Now, Kindara is trying to make it even easier with Wink. The thermometer removes “a tiny, annoying step” of data entry, Sacks said, saving women a little time and helping them get better results.
There are other thermometers out there that connect to smartphones, like Kinsa, but Sacks thinks connected devices like FitBit have shown the real advantage comes from a powerful device connecting to a well-designed, purpose-built app.
“When you knit together the hardware and the software into one easy experience, it becomes so much more,” Sacks said.
Kindara always has had its eye on developing hardware, specifically a thermometer like Wink, but also other devices that track women’s health. The company was among the first graduates of the Haxlr8r startup accelerator in Shenzen, China. The area around Shenzen is sometimes called “the Silicon Valley of hardware,” and the accelerator is only for startups developing hardware technology.
Sacks said Kindara has long-term plans for other devices after Wink is established in the market. Currently, Kindara is taking pre-orders for Wink at a discounted price of $79. Orders are expected to ship in the spring, Sacks said, and the retail price will go up to $129.
Wink is the beginning of an overall strategy to become one of the leading digital healthcare companies that’s focused on women’s health by building sophisticated but easy-to-use connected devices, he said.
The market for digital health still is in its infancy, but there are startups that are making gains and will soon be competitors. Glow has raised $23 million, including a $17 million Series B round announced earlier this month, and has backing from Andreessen Horowitz and the Founders Fund. PayPal co-founder Max Levchin is Glow’s executive chairman.
Ovuline is another women’s health startup that has received press attention. It has raised about $2.75 million from investors, including David Cohen’s Bullet Time Ventures, and it is a Techstars graduate. There’s also a German startup named Clue that is developing fertility-tracking apps.

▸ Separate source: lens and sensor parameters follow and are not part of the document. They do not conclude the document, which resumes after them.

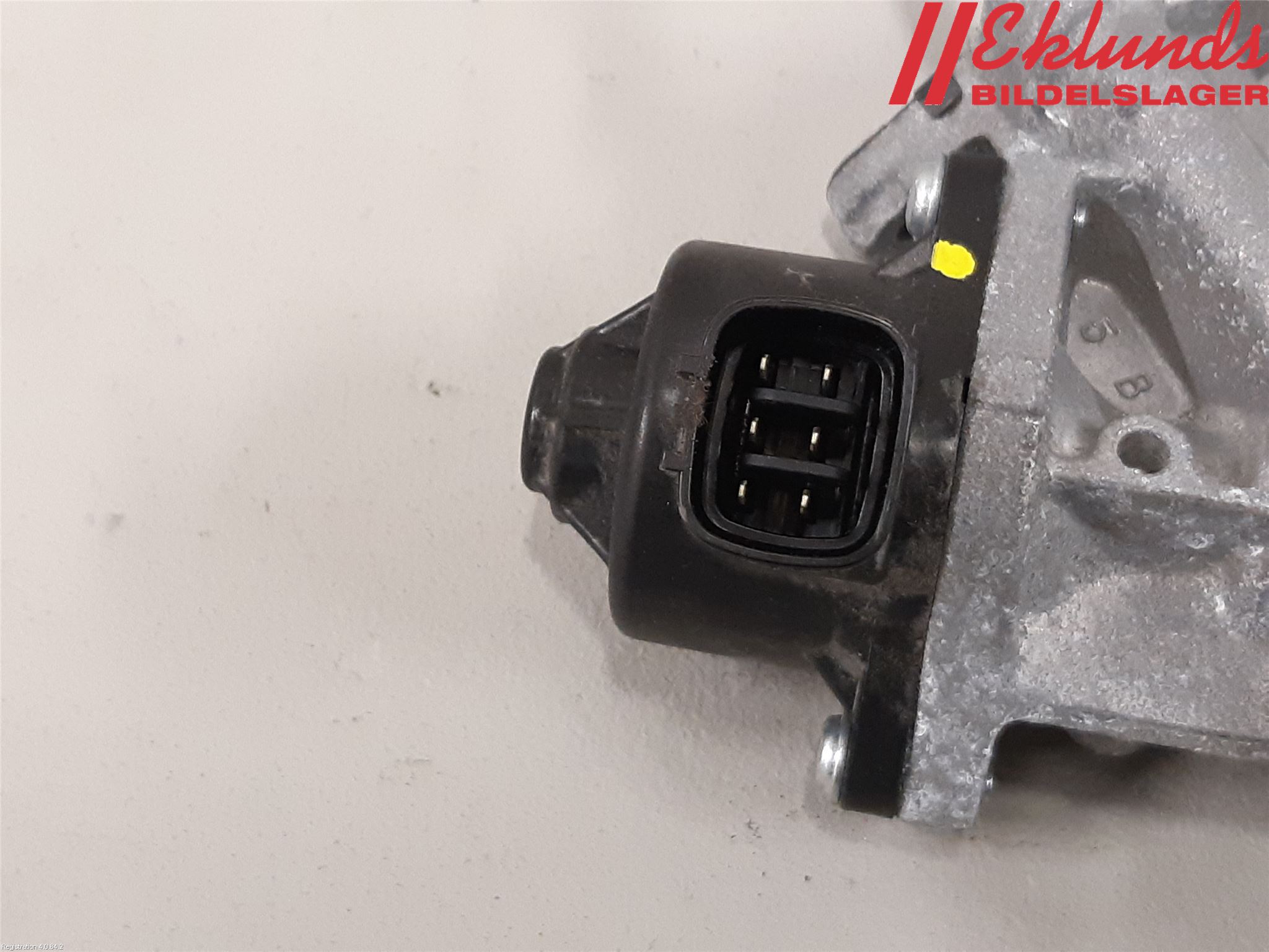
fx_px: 953
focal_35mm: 26
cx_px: 634
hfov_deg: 67.3
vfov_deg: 53.1
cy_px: 476
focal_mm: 3.93
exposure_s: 1/50
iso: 250
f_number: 1.7
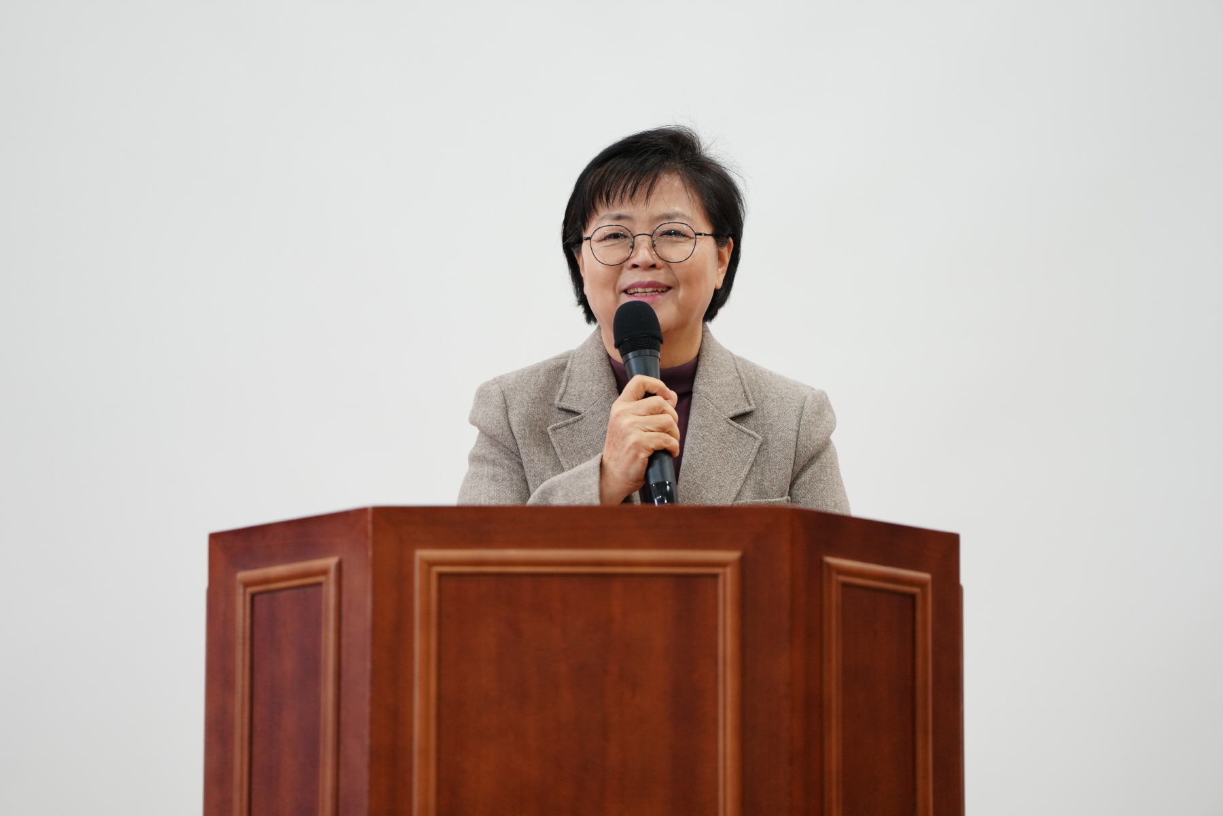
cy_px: 408
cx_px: 612
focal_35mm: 200
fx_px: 6794
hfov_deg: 10.3
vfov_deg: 6.9
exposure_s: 1/160
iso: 800
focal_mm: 200
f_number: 2.8
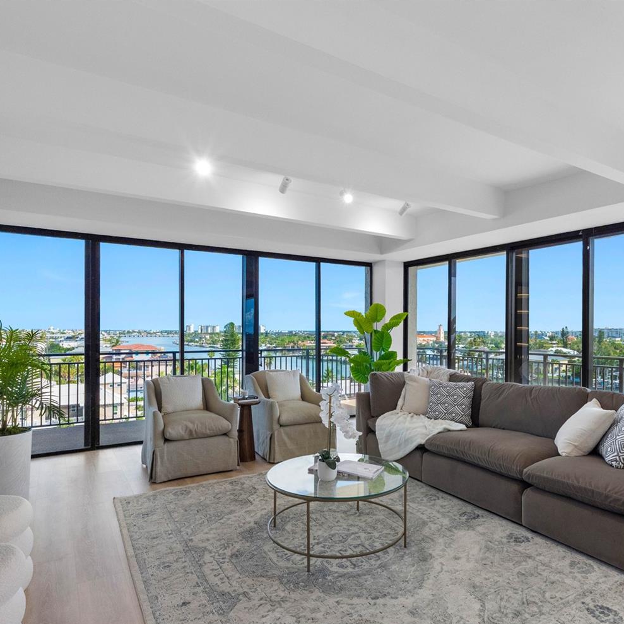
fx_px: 449
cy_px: 333
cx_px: 359
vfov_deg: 69.6
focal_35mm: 22
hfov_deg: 69.2
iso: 1600
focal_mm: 16
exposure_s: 1/1600
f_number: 11
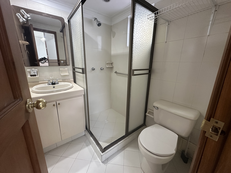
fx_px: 93
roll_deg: -1.8
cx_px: 116
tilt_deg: -14.4
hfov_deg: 102.1
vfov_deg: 85.7
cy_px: 86
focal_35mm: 14
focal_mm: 2.22
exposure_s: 1/60
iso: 320
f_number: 2.2
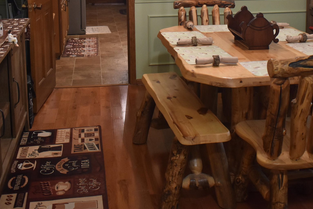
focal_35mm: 54
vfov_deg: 24.2
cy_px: 15
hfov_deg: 36.7
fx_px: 469
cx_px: 186
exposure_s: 1/30
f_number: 3.5
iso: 1000
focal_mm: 18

The competition doesn’t faze Sacks. In some ways, it’s kind of the opposite.
“This is a real validation of our space,” Sacks said. “Other people are agreeing that there’s lots of money to be made in this space, and the future of healthcare is going to be delivered through mobile phones to a large degree.”
It doesn’t hurt that publicly released usage stats show Kindara is holding its own. Ovuline’s website says it has helped 250,000 women and that its users get pregnant three times faster than the national average (there’s no specific number of conceptions mentioned), while Glow said through August, it had helped more than 20,000 women conceive.
Kindara cites estimates that say $26 billion is spent annually on women’s healthcare, with $6 billion going toward getting pregnant and $10 billion on avoiding pregnancy. That means fertility and women’s health are big enough markets that there should be room for multiple companies to be successful, Sacks said.
“We’re all going after the same customer, but are all taking significantly different approaches. There’s probably room for more than one of us to win,” Sacks said.
Glow and Ovuline emphasize their “big data” capabilities, which they say gives them the ability to help women predict their ideal time of conception. They also are introducing additional apps that women, their partners, and their doctors can use throughout their pregnancies.
Kindara says it is focusing on user experience, including features that allow women to share data with friends and their doctors.
“If we build really beautiful experiences for our customers, and keep our customers happy, I think we’re going to keep growing and good things will happen,” Sacks said.